Movie star becomes conservative spokesman, then California governor

By the mid-1950s, Ronald Reagan had made the full transformation from liberal to Republican and his acting career had taken a backseat to his political aspirations. In September 1954, he agreed to host television's "General Electric Theater" -- a move that helped speed his transition from actor to full-time politician.

While serving as a corporate ambassador for GE, appearing at functions across America, Reagan developed what came to be known as "The Speech" -- a sentimental, anti-big government paean to a romantic America of a bygone era. In 1964, he delivered a rousing address on behalf of Barry Goldwater, the ultra-conservative Republican presidential candidate, running against President Lyndon B. Johnson. While the speech did not salvage Goldwater's campaign, the former GE host electrified the audience, effectively launching his own political career.

"Immediately, Reagan was being talked about as a candidate for governor of California because he was the most interesting and seemingly electable person to come out of that whole Goldwater debacle," said Reagan biographer Lou Cannon.
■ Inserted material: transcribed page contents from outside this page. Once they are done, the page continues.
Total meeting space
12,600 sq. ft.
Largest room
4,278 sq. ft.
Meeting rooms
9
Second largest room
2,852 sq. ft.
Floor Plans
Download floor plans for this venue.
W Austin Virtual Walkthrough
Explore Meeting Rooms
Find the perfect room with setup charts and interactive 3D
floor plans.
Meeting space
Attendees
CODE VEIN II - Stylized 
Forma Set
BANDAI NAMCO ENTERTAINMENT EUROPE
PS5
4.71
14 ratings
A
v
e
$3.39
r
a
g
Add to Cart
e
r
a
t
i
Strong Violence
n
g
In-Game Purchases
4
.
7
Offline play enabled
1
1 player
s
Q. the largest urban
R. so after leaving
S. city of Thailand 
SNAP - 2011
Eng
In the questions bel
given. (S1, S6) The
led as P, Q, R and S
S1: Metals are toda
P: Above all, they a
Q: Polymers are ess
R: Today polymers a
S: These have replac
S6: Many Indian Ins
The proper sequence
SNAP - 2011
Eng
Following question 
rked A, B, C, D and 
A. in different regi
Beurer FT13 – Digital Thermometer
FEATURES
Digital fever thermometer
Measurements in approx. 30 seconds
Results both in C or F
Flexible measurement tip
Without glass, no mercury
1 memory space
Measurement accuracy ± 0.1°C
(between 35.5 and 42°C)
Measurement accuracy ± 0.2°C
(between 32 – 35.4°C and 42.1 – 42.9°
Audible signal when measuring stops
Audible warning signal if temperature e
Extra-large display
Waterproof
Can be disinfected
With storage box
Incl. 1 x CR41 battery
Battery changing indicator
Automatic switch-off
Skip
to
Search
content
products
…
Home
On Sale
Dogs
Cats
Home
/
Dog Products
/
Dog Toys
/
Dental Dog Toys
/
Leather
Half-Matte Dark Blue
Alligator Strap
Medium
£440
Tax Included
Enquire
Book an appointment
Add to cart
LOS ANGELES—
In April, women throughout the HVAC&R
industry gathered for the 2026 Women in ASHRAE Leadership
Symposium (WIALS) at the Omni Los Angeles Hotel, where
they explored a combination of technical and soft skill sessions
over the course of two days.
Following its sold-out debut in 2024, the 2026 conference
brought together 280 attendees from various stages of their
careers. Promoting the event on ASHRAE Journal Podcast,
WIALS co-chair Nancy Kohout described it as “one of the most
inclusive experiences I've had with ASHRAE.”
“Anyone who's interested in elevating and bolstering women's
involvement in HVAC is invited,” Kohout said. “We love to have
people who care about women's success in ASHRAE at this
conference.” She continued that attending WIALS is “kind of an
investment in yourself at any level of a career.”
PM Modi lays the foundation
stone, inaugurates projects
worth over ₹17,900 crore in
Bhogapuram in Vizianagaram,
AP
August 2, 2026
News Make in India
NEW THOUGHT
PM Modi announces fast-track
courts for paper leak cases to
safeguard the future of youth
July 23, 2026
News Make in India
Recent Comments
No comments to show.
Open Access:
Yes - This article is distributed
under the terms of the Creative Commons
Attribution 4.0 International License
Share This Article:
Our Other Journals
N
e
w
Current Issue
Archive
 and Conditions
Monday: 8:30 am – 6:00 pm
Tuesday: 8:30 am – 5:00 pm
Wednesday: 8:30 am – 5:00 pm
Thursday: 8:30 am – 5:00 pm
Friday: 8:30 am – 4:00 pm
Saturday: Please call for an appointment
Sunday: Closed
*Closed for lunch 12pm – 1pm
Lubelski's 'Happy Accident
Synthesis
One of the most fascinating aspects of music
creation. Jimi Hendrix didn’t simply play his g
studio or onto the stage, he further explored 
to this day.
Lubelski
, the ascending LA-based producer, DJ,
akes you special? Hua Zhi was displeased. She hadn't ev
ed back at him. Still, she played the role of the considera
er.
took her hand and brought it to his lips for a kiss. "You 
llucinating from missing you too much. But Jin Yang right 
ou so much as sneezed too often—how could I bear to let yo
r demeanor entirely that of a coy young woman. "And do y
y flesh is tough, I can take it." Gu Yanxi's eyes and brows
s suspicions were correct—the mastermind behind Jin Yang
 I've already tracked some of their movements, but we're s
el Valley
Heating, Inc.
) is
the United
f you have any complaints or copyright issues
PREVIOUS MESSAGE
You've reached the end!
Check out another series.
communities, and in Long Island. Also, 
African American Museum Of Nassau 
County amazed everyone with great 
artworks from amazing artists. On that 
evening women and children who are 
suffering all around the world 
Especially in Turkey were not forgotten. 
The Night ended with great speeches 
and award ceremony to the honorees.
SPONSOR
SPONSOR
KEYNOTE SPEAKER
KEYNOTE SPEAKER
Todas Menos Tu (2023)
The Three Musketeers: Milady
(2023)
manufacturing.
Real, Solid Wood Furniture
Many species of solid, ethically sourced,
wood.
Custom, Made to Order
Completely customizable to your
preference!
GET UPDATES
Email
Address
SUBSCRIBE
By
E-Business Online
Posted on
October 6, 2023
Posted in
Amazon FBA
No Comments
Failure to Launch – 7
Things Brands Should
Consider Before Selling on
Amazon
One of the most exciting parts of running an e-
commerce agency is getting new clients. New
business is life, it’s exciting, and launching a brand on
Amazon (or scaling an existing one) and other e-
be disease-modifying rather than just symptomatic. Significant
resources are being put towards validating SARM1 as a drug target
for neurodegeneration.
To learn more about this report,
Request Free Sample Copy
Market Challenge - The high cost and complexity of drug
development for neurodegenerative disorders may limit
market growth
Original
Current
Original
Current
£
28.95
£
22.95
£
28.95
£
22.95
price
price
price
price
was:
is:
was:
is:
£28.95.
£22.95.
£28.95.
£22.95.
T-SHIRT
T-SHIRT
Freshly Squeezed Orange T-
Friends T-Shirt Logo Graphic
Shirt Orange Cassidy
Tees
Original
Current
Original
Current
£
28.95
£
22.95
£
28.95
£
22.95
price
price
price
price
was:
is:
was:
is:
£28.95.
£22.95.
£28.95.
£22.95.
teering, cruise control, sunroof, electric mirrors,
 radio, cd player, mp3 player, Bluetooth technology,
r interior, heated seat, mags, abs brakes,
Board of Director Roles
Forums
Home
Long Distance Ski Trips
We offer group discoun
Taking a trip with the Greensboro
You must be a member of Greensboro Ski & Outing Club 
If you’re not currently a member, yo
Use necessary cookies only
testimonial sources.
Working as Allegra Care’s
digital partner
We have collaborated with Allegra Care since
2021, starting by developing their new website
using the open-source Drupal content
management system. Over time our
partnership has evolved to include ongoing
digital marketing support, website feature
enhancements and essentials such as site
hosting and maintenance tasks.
With the backing of several wealthy businessmen in Southern California, Reagan ran against the popular Democratic incumbent, Edmund "Pat" Brown, in the 1966 race for California governor.

At first, Brown and his team underestimated Reagan's popular appeal. Eventually they began to fight back, hitting Reagan with a nasty ad campaign that highlighted his co-starring role with a chimp in the 1951 movie "Bedtime for Bonzo."

But Brown already had served two terms, and the public was ready for change. Reagan won by a landslide, making inroads with Democrats as well as independents despite his conservative platform.

On January 3, 1967, Citizen Reagan became Gov. Reagan. His governorship embodied the notion of diminishing government and promoting the free market. It also taught him some key lessons -- foremost, perhaps, that campaign talk often must give way to practical matters.

By the time Reagan left the statehouse after two terms in office, he was poised for one more challenge in his extraordinary career: the run for the White House.